MacCarthy’s World | Those fine Finns

Finland’s recent presidential election was an admirably civilised affair. Just before the first round of voting myself and a bunch of other foreign correspondents dropped by the MTV3 studios in Helsinki to eavesdrop on a live television debate between the eight candidates.

Much talk focused on weighty issues such as the sovereign debt crisis, the future of the euro and Finland’s non-Nato status. Representing as they did the eight parties currently in parliament the candidates obviously presented a range of diverging perspectives. But what was really striking was the tone of the debate – it was courteous, civil and cordial.

This was no show for the cameras. The agreeable mood remained each time the show went off-air for ad breaks. With the mud slinging of last September’s Danish general election still clear in my memory, it was refreshing to witness the almost complete absence of negative campaigning.

There were occasional lapses. In a run-down shopping centre in Helsinki’s gritty eastern suburbs, Timo Soini, the contentious leader of the far-right True Finns, received a torrent of abuse from a drunk in the crowd. But he fielded it capably, with neither fuss nor drama.

Overall, the lowest point of the campaign was probably a TV advert on behalf of Paavo Väyrynen that told Finns that “a house needs a master and a mistress” – a nasty little sideswipe at his gay rival Pekka Haavisto. As Vänrynen failed to make it into the second round of the election and Haavisto did, the jibe clearly cut little ice with voters.

So when local journalists sought out us foreign hacks to see what we made of it all, it was easy to proffer a straightforward (if unexciting) opinion: this election was a model of democracy in action – a free, fair and transparent race for the presidency.

I further suggested that Finns should count themselves lucky to be in such a situation, adding that not all of their neighbours were equally fortunate. Here I was thinking of Russia, which every day descends further into a quagmire of corruption and repression. But mostly I was thinking of Belarus, that land-locked former Soviet satellite whose capital Minsk is actually a good bit nearer Helsinki than Copenhagen.

A Belarussian president is a vastly different beast to a Finnish one. Alexander Lukashenko who has ruled since 1994 is frequently labelled “Europe’s last dictator” – and with just cause. One of his most recent affronts to democracy is a law that tightens state control of the internet by prohibiting citizens from accessing blacklisted websites, including those of political opponents and
dissidents.

Under Lukashenko’s iron fist, elections are fraudulent (rigged voting awards him 80 percent of the poll) and opposition protesters are savagely beaten by state militia. The US regards Belarus as “an outpost of tyranny” and channels funds to pro-democracy movements, while the EU has declared its territory a no-travel zone for the despot who counts Syria’s Bashar al-Assad as a bosom buddy.

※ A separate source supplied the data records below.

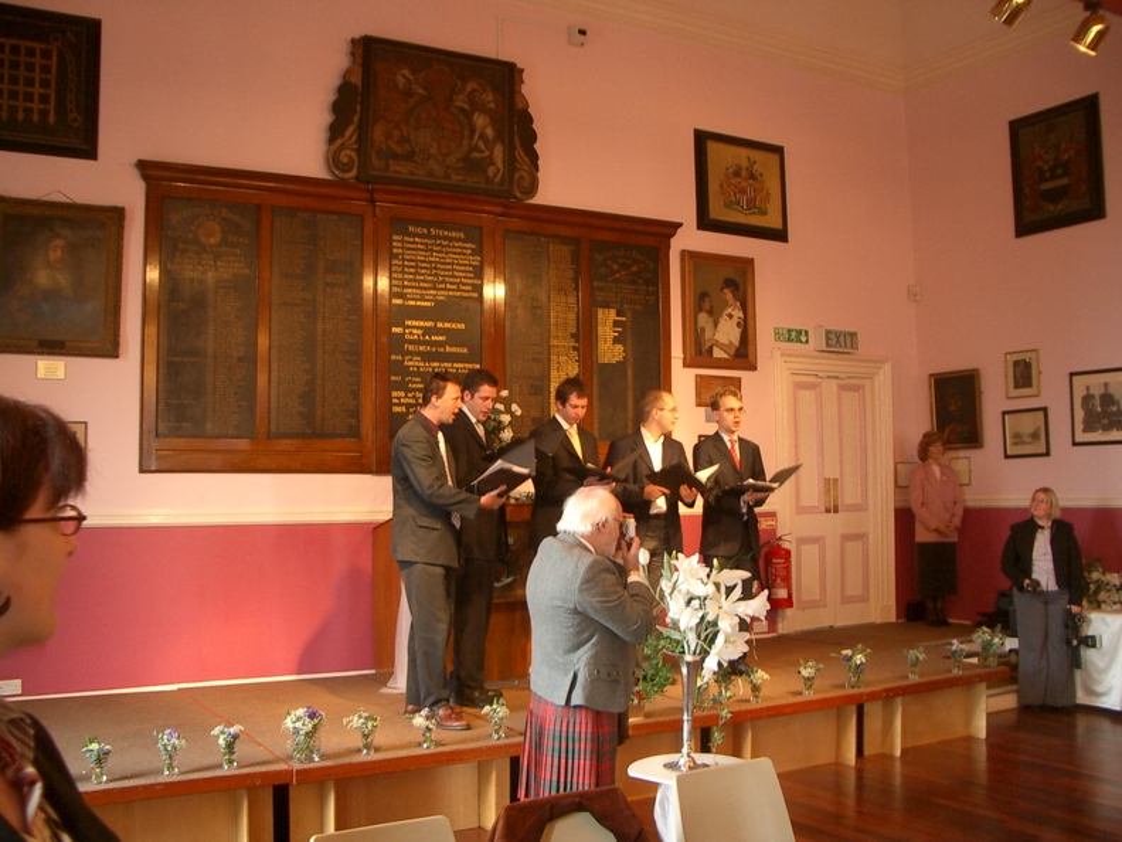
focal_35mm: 35
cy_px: 421
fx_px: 1134
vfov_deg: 40.7
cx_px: 561
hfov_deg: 52.6
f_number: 2.6
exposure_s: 1/8
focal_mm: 5.8
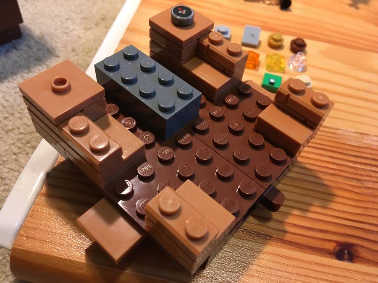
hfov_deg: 61.7
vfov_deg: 48.2
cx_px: 189
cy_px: 142
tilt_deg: -53.5
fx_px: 317
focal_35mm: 29
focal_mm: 4.15
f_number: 2.2
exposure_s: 1/33
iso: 125
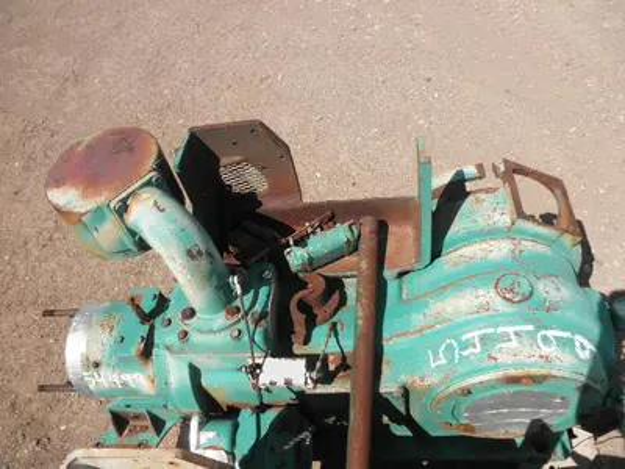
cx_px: 312
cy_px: 234
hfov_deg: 63.4
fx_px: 506
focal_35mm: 28
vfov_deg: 49.7
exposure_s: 1/125
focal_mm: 5
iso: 64
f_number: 8.5
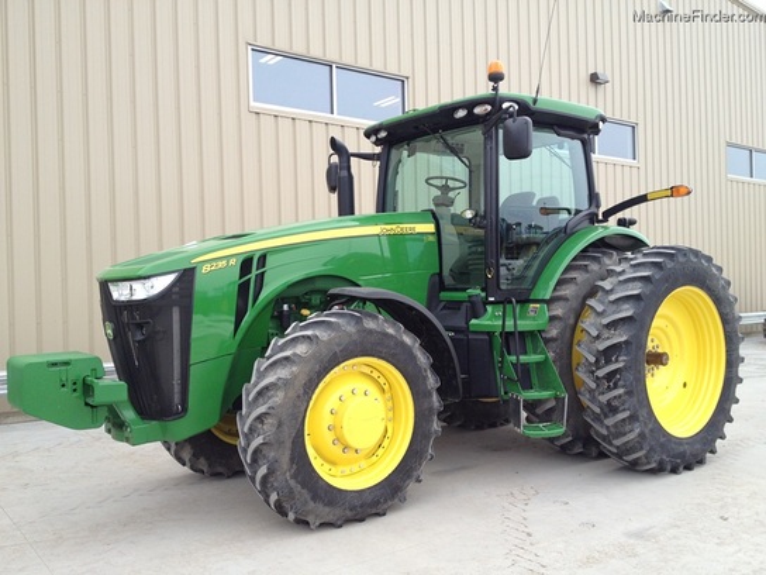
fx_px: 774
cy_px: 288
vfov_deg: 40.7
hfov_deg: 52.6
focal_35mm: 35
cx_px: 383
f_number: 2.4
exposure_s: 1/613
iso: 50
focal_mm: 4.28
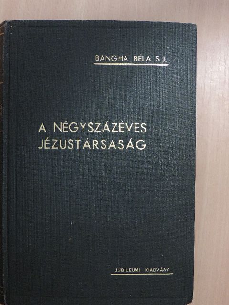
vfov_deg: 40.4
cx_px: 114
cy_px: 152
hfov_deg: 30.9
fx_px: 415
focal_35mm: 47
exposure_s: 1/60
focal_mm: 8.3
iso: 1600
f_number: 3.5
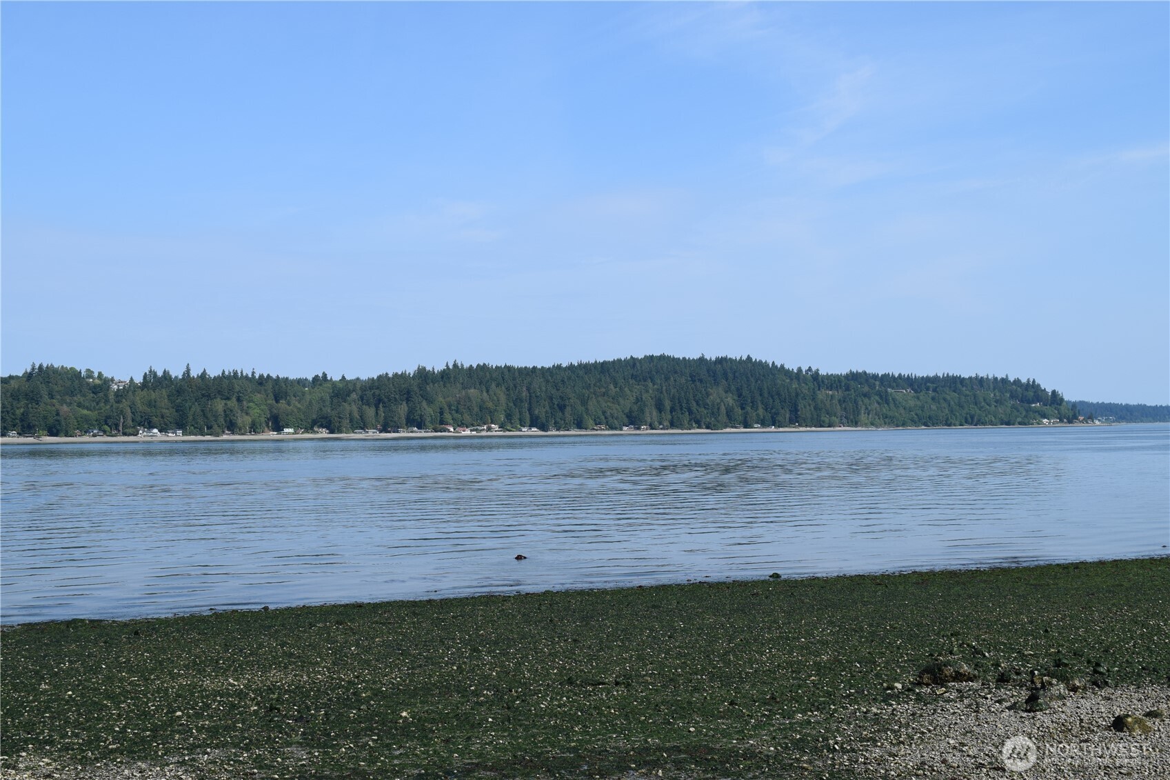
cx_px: 585
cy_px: 390
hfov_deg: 47.9
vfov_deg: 33.0
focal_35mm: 40
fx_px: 1316
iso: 200
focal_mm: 27
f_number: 10
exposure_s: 1/400
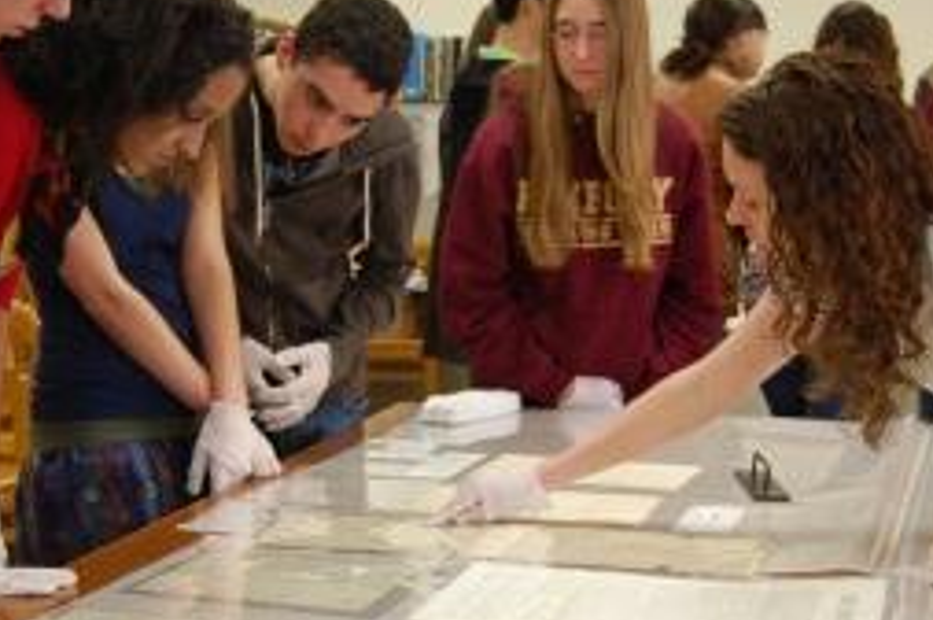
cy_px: 489
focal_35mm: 69
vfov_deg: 19.5
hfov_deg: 29.2
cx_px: 369
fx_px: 1786
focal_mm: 26
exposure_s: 1/30
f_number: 4
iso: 400
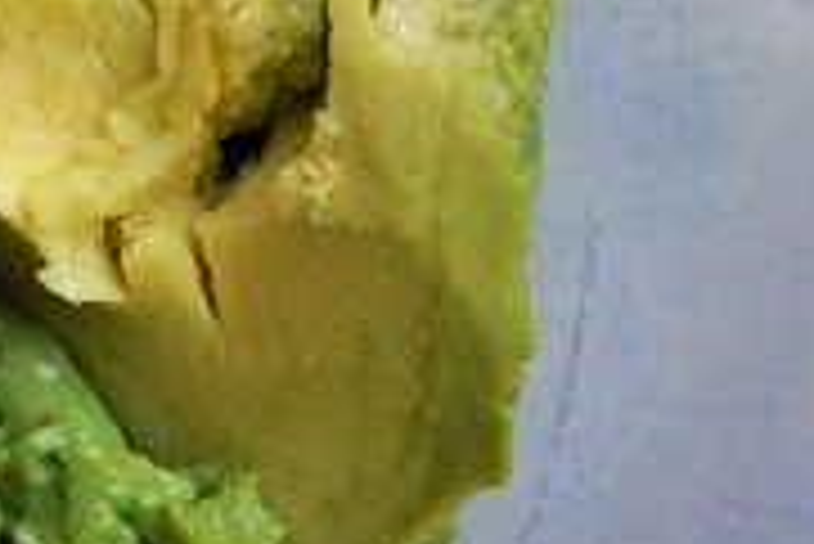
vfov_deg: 5.8
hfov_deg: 8.5
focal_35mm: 238
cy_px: 117
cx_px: -378
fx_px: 5386
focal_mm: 32
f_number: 4.8
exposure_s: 1/320
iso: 3200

Presidents, then, come in all shapes and sizes and degrees of humanity. They can be dictators as in Belarus or Syria, powerful political leaders as in the US or France, or largely symbolic heads of state as in Finland, Iceland or Ireland.

But there’s another model too: the constitutional monarchy as practiced by Denmark, Sweden and Norway. Of these three countries, Denmark’s royal rule has by far the strongest support of the citizenry. Currently celebrating the 40th anniversary of the start of her reign, Queen Margrethe II is almost universally acclaimed by her subjects as a wise, competent and thoroughly modern monarch.

According to a recent opinion poll, 77 percent of Danes are happy with their monarchy and only 16 percent would trade it in for a republic. The royals’ broad fan-base is echoed by the blanket media coverage given to glittering events where jewel-adorned royal females troop out in pretty frocks accompanied by royal males with medals clanking on their chests.

Living through recessionary times, the show is often a welcome respite from bleak economic news. The swish of silk gowns and the dazzle of highly polished dress uniform buttons does wonders for the mood. It’s a grand show. And when it comes to discharging the more serious duties of a constitutional monarch, Queen Margrethe deserves nothing but praise for her unerringly skillful handling of a very difficult role over four decades. To her subjects and those she meets on her travels, she is unfailingly courteous and gracious and is certainly one of the most thoroughly decent heads of state I’ve had the good fortune to meet.

But there’s a but. My visit to Helsinki has left me more convinced than ever that monarchy – even constitutional monarchy in its sophisticated Scandinavian format – is a poorer fit with democracy than are direct elections. And for that reason the Finnish formula is admirable.